A maturing democracy
Regardless of how Taiwan’s future plays out amid the interplay between China and the US, its democratic progress must be regarded as a heartening development. Democracy has become a strong card for Taiwan to play as it seeks to use its soft power to garner international support.
In her brief victory speech, which lasted only four minutes, Tsai invoked the words “democracy” or “democratic” 13 times. Taiwan has come a long way in its democratic transition since 1987, when martial law was lifted. The island held its first presidential election in 1996, which the KMT’s Lee Teng-hui won. Since then, Taiwan has held six elections for its chief executive.
The DPP first came to power in 2000 with the election of Taiwan native son Chen Shui-bian, who was succeeded by KMT’s Ma Ying-jeou in 2008. Ma won a second term in 2012 when he defeated Tsai in her first bid for the presidency. The 2020 election has delivered the third presidential election victory in Taiwan’s history to the DDP.
The island has seen more rocky times. In the 1990s, fistfights would regularly break out in the legislative chamber. In the 2004 election campaign, there was even an assassination attempt on candidate Chen. These days, voting for the candidate to take the helm in Taiwan has become routine. So have changes of administration and deliberations in the central and local legislatures.

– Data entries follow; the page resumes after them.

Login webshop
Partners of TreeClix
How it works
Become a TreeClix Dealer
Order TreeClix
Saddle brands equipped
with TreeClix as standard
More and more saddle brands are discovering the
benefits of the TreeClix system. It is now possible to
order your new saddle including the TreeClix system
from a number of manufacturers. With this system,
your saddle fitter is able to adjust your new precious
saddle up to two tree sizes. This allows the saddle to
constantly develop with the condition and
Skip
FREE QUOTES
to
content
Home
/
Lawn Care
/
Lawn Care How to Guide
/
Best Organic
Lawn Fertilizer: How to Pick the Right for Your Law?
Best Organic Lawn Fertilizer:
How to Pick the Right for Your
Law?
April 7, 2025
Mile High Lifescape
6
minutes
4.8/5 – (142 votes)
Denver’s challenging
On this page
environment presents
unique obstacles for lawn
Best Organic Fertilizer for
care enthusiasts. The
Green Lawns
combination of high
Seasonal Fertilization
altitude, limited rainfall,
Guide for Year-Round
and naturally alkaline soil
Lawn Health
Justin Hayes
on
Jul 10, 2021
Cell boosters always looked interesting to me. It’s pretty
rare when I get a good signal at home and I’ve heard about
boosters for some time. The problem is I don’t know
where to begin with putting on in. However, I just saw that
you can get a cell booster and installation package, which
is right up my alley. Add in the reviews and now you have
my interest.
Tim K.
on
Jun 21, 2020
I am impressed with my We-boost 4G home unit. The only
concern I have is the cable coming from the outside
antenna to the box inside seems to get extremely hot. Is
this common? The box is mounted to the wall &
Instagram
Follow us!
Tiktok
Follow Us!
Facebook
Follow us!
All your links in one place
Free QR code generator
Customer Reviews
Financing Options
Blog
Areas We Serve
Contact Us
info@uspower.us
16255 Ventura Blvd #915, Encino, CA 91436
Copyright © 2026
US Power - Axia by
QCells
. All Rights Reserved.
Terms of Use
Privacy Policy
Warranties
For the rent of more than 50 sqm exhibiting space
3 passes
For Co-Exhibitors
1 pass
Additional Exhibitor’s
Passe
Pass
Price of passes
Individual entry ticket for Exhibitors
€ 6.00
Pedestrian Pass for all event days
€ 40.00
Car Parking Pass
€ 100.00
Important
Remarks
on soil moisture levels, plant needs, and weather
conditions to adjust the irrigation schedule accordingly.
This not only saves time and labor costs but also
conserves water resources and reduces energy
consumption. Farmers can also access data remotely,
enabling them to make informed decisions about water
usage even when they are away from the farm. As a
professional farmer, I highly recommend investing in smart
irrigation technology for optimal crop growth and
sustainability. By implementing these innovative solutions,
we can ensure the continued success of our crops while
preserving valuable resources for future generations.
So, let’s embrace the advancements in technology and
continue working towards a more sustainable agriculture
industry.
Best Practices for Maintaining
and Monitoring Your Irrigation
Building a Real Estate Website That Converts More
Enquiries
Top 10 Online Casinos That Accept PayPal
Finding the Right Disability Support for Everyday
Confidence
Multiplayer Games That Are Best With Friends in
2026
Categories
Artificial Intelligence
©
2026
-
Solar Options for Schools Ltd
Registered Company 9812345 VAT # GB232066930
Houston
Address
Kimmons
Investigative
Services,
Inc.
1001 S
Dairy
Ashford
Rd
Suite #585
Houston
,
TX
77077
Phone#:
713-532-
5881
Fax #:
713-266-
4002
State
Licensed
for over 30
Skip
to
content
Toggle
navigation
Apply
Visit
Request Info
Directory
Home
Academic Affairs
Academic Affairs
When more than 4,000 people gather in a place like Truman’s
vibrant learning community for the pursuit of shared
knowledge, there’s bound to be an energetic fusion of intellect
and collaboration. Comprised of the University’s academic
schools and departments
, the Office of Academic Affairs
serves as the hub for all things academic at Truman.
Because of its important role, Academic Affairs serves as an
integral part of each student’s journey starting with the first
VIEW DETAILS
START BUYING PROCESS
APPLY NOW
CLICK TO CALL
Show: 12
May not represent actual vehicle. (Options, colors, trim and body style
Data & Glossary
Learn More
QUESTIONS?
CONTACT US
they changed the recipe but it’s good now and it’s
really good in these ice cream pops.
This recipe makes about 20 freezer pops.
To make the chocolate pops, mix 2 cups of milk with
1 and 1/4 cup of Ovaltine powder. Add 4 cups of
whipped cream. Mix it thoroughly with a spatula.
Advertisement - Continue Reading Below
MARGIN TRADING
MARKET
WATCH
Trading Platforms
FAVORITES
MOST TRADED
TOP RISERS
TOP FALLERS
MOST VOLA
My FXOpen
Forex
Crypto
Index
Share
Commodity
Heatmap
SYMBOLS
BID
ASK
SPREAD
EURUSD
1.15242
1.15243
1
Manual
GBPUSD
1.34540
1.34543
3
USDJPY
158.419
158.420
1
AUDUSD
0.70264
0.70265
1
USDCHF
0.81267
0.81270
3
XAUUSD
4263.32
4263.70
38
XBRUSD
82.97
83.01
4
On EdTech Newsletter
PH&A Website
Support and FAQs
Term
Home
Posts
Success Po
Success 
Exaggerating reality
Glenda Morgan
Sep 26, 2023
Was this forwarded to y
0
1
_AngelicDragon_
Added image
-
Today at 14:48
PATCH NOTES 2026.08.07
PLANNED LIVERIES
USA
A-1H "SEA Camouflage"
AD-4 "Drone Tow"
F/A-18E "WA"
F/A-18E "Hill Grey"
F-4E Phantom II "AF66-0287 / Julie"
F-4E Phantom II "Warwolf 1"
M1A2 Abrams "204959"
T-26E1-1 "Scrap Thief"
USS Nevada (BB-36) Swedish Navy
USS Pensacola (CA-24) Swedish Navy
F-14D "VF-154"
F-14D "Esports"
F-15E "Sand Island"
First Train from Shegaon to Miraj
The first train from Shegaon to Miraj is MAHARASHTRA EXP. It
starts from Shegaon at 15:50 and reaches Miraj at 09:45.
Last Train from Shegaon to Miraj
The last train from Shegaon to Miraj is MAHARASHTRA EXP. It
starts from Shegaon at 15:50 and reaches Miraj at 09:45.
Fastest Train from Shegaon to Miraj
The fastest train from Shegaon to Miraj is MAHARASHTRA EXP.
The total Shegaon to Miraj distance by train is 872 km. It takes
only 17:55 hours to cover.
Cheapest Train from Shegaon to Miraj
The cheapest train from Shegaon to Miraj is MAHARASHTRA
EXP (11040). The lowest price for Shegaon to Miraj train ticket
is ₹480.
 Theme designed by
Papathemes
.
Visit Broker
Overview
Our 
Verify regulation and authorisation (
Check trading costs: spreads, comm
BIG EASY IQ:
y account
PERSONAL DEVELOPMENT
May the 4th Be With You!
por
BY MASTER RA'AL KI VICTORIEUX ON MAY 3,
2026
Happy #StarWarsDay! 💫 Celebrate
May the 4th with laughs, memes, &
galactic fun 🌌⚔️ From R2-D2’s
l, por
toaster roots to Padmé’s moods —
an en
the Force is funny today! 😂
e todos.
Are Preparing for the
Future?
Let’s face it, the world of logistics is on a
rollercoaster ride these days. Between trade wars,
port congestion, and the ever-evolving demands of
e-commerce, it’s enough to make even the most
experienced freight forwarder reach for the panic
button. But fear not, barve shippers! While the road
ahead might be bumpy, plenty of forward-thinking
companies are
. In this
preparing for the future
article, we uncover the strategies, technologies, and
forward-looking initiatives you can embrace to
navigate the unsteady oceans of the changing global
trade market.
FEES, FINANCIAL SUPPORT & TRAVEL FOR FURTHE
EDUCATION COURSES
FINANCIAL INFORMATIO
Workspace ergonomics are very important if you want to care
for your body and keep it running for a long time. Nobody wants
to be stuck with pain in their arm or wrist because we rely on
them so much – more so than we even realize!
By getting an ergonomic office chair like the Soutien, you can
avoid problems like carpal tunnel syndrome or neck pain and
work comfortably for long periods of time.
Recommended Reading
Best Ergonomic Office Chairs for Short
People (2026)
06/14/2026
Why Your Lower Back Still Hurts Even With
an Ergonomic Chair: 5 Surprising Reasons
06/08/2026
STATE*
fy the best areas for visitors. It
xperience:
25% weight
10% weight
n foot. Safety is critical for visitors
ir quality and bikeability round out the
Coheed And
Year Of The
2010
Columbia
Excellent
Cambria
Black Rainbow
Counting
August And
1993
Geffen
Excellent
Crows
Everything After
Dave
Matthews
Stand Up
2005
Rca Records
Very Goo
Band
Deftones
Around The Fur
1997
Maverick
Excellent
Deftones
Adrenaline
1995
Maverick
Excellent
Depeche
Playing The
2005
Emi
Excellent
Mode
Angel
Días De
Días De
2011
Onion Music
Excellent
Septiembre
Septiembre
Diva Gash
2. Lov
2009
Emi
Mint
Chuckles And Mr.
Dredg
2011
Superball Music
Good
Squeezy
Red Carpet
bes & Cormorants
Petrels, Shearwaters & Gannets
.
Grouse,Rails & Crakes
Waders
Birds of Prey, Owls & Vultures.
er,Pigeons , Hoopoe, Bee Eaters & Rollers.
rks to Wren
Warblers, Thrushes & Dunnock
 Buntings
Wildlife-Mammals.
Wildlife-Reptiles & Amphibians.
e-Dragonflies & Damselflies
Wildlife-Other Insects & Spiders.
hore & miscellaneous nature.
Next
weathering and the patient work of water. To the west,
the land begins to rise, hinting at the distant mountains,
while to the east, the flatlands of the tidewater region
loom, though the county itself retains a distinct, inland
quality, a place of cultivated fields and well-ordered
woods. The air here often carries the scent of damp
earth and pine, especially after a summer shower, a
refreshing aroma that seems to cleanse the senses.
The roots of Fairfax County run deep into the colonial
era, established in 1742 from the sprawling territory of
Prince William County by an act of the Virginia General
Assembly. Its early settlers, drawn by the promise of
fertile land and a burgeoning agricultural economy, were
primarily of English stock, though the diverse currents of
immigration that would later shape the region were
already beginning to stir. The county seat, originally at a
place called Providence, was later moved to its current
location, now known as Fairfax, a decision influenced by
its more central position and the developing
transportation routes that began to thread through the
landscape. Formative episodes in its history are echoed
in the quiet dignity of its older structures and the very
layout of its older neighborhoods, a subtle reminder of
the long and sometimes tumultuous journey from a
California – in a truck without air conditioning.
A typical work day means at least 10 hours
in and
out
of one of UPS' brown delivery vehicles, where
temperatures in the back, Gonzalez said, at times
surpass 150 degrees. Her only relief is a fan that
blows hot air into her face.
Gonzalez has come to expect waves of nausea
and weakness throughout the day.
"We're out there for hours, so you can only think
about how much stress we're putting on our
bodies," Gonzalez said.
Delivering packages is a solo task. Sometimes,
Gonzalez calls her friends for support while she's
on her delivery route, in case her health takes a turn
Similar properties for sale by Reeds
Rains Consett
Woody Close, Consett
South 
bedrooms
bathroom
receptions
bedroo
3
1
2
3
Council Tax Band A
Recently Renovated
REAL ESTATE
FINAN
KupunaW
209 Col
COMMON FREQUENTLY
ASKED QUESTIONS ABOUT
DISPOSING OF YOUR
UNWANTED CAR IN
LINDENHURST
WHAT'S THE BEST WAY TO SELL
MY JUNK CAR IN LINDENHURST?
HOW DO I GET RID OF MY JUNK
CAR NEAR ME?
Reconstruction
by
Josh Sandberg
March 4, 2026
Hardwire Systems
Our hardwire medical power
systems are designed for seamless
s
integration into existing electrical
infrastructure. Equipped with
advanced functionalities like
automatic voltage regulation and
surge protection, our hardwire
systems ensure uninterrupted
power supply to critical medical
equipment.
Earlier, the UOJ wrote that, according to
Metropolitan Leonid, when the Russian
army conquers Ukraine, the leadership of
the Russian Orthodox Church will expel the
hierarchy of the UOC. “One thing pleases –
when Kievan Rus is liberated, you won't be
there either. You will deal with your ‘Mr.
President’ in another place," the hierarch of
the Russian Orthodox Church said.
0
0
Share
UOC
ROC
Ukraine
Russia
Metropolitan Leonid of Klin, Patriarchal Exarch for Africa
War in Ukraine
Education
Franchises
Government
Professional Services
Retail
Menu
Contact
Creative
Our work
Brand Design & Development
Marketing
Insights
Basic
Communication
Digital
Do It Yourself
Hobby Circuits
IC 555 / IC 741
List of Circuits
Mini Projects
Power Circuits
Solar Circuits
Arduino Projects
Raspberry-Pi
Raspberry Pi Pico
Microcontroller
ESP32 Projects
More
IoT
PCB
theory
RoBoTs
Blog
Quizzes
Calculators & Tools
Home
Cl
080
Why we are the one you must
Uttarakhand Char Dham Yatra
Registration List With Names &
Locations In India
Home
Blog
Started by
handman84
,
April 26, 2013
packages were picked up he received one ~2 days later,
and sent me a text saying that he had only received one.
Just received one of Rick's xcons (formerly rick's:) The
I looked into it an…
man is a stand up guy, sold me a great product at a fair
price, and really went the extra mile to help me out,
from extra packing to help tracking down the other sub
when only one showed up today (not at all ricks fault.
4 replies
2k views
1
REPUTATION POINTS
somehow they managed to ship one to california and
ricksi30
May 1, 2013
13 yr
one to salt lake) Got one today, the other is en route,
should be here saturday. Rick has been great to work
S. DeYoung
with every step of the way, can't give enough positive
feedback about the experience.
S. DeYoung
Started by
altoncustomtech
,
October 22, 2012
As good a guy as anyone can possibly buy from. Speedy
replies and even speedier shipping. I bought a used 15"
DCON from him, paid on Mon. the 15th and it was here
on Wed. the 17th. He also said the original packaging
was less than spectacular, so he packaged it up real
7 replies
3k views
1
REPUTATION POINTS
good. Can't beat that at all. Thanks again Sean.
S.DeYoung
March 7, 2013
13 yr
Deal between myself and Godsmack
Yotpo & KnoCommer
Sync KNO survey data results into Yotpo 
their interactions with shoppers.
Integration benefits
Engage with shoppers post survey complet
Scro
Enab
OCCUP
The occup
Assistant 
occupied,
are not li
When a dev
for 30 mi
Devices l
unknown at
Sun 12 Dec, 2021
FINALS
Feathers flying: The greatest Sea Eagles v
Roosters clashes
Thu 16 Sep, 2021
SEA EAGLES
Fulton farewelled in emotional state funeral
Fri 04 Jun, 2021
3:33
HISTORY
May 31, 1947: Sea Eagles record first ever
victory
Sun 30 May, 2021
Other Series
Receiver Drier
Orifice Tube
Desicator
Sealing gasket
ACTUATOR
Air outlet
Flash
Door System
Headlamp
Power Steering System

In their post-election speeches, both presidential contenders, Tsai and Han, were gracious in acknowledging each other. The votes were counted at hundreds of polling stations, sprinkled among neighborhoods in cities and towns, in a speedy and transparent manner. The day after the election, the streets remained calm, with families enjoying strolls and Sunday reunions.
Taiwan is a maturing democracy. It could serve as a model for many countries whose elections have remained fraught with fraud, corruption and voter manipulation. While the nature of Taiwan as a political entity still hangs in the balance, as a polity and economy, it is demonstrating that it can contribute to growth and stability in the region.
In this New Year election, the Taiwan people have expressed their wishes. It is now up to politicians in high places to respect their aspirations and work on long-term solutions.